1959 begins with floods and is followed by drought. A sense of desperation falls across the land. Despite Mao's call to fight the disaster- It is man's will, not heaven, that decides -hundreds and thousands of peasants flee their hometowns in search of food. Along the coastline many of them are forced to sell their children and some poison their entire families to end the despair. By winter, the number of deaths rises to twenty million. Reports have piled up on the desk of Premier Zhou's office.

Mao is more embarrassed than worried. He remembers how determined he was to make his plan a reality. He has issued instructions:

"Race toward Communism"

"Demolish family structure"

"One rice bowl, one pair of chopsticks, one set of blankets- the style of Communism"

"One hectare, ten thousand pounds of yams, two hundred thousand pounds of rice"

"Mate rabbit with cow so the rabbit will get as big as the cow"

"Raise chickens as big as elephants"

"Grow beans as big as the moon and eggplants big as squashes"

In June, peasants' riots rise in Shanxi and Anhui provinces. The Politburo calls a vote to stop Mao's policy.

Mao retreats for the next six months.

My husband has fallen from the clouds. I have only seen him once in three months. He looks low and distressed. Nah tells me that he sees no one. No more actresses. The news fills me with mixed feelings. Of course, I am hopeful that he may reach out to me. But I am also surprised and even saddened-I have never imagined that he could be vulnerable.

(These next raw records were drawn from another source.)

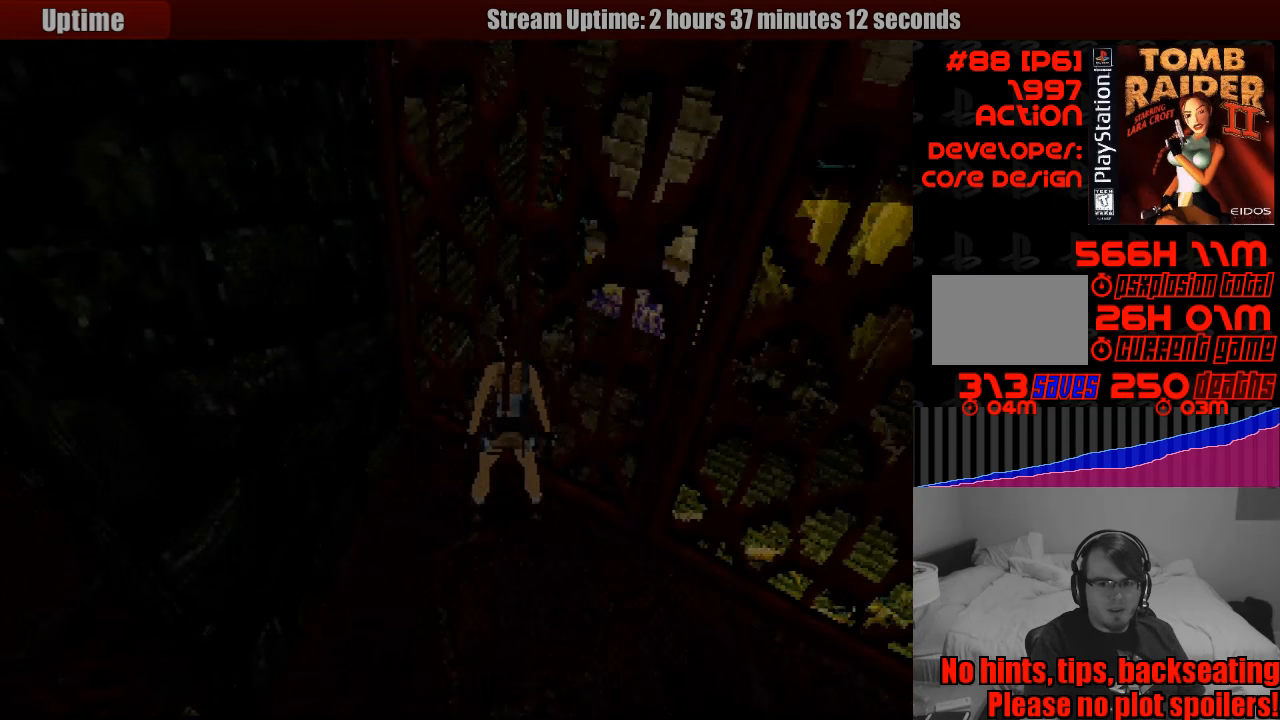
{"buttons": ["L1"], "events": []}
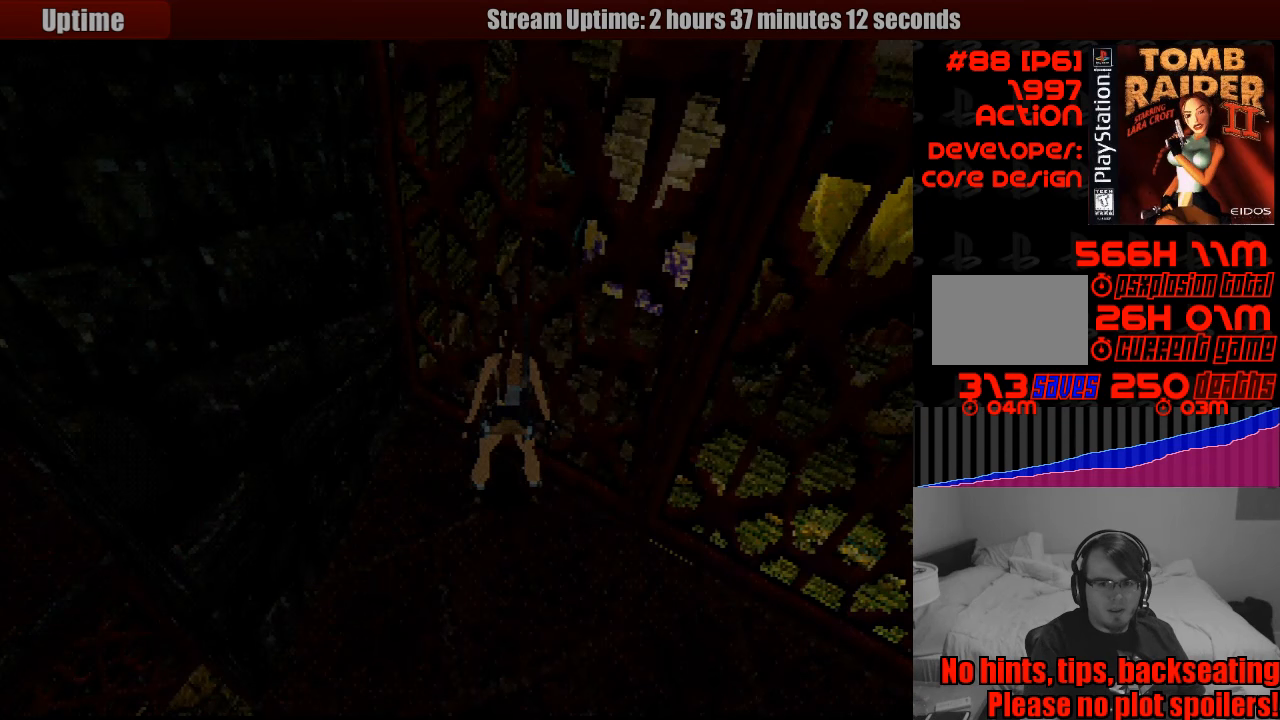
{"buttons": ["DPAD_LEFT"], "events": [[283, "L1", "up"], [450, "DPAD_LEFT", "down"]]}
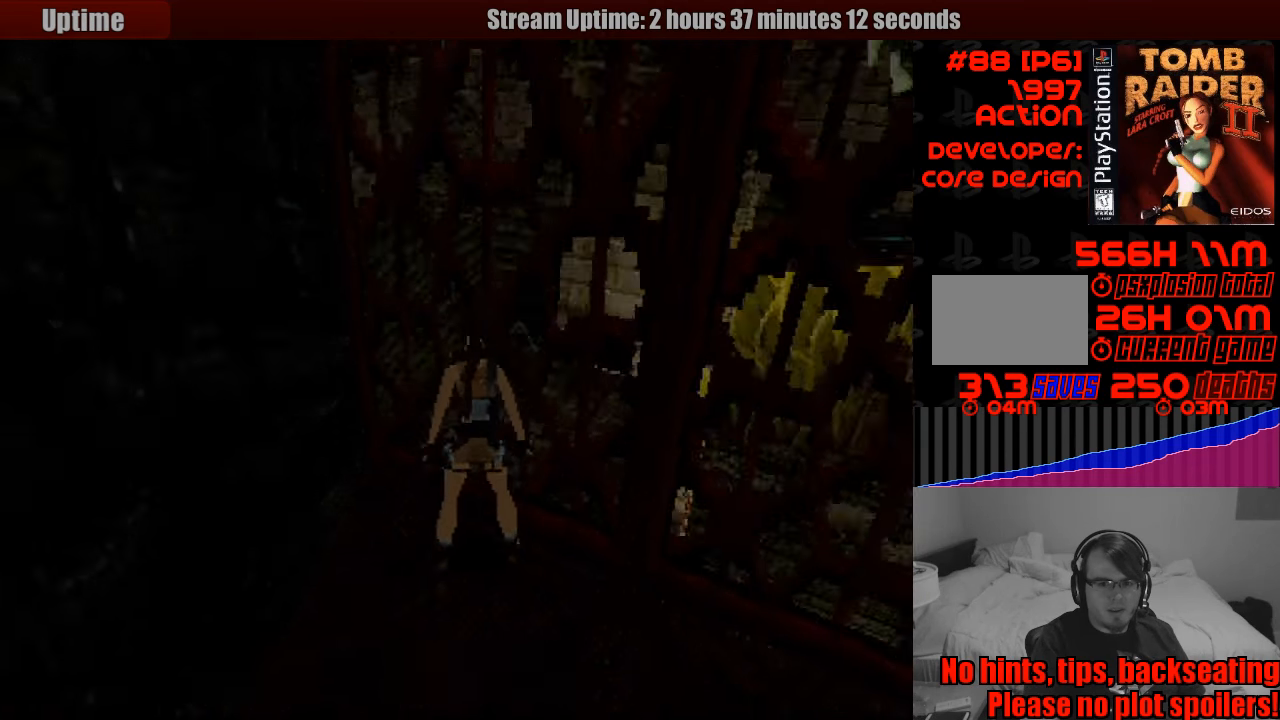
{"buttons": ["DPAD_LEFT"], "events": []}
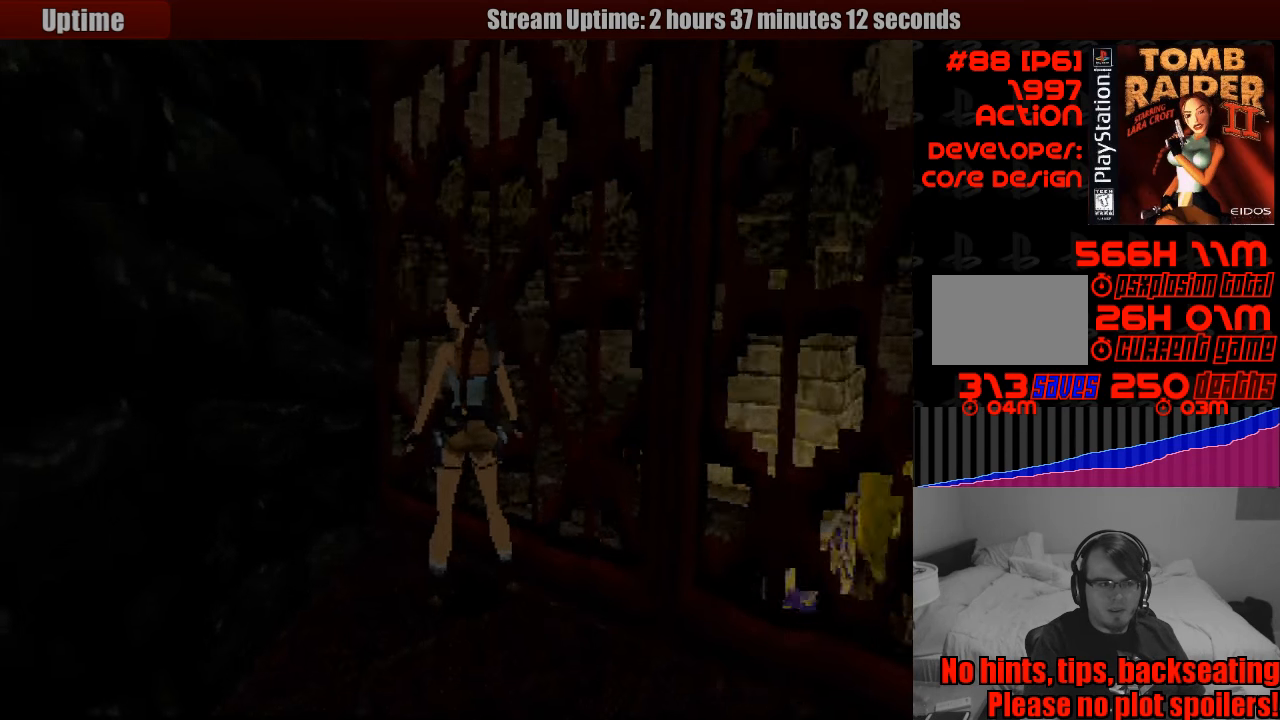
{"buttons": ["DPAD_LEFT"], "events": []}
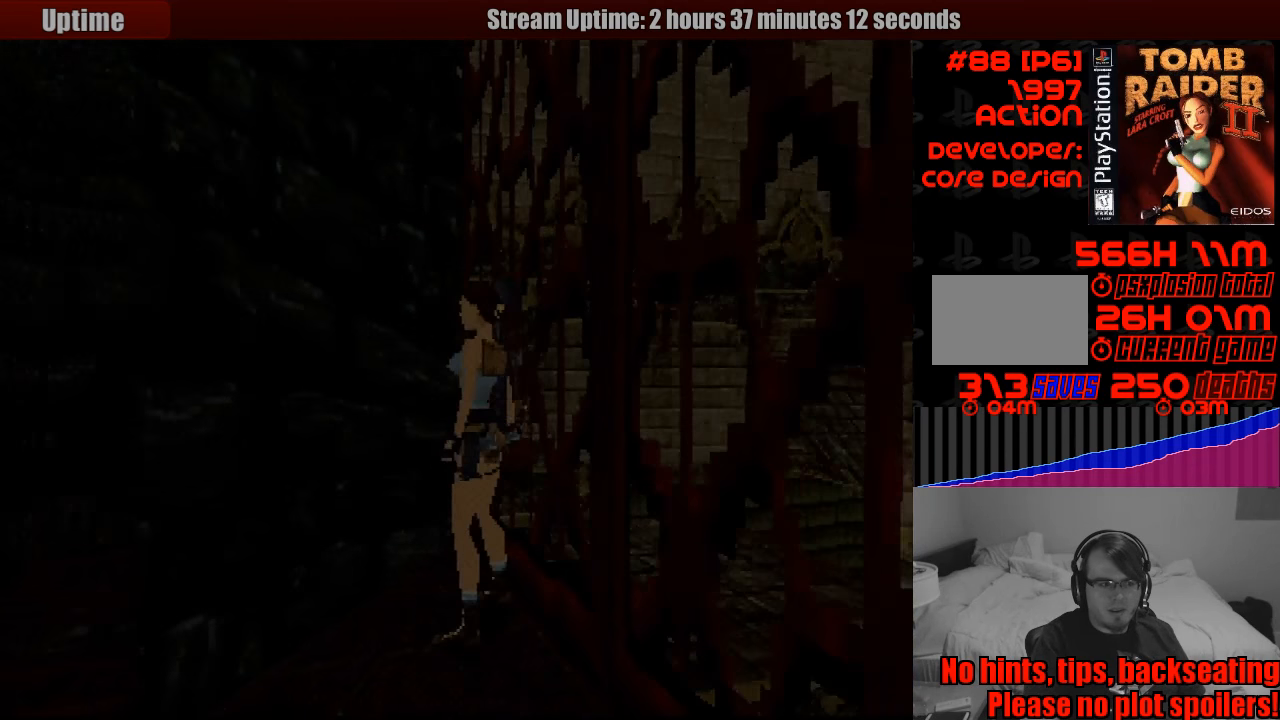
{"buttons": [], "events": [[216, "DPAD_LEFT", "up"]]}
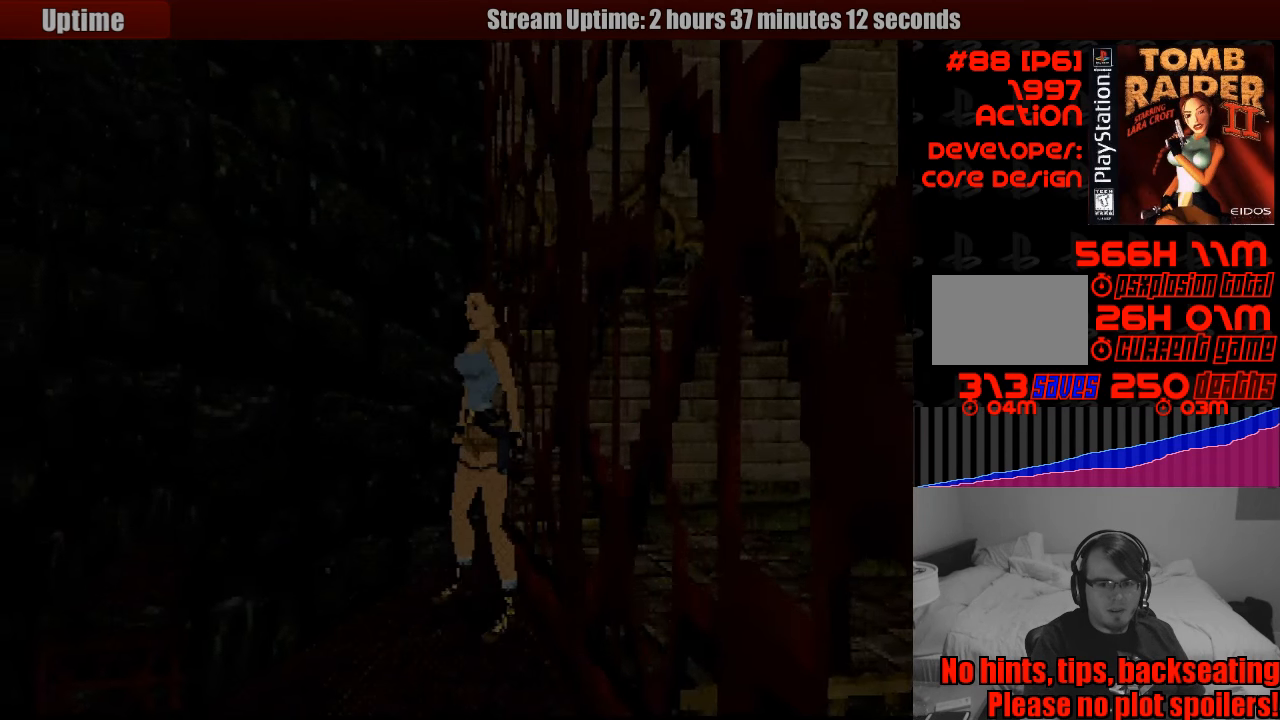
{"buttons": ["DPAD_UP"], "events": [[50, "DPAD_UP", "down"]]}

Late one evening Kang Sheng visits my place unexpectedly. Mao is in need of you, he tells me excitedly. The Chairman's reputation has been terribly damaged. His enemies are now taking advantage of his error and are setting out to overthrow him.

I take a sip of the chrysanthemum tea. It has never tasted so wonderful as it does now.

I begin to see a way in which I can help Mao. I become so excited with the thought that I neglect Kang Sheng's presence. I see printing machines rolling, voices broadcasting and films projecting. I feel the power of the media. The way it washes and bleaches minds. I can feel the coming success. There is energy going through my body. I am about to enter an act leading to the climax of my life.

Trying to share the pleasure of finding a great role, I explain to Kang Sheng how I feel. But he has fallen asleep on the sofa.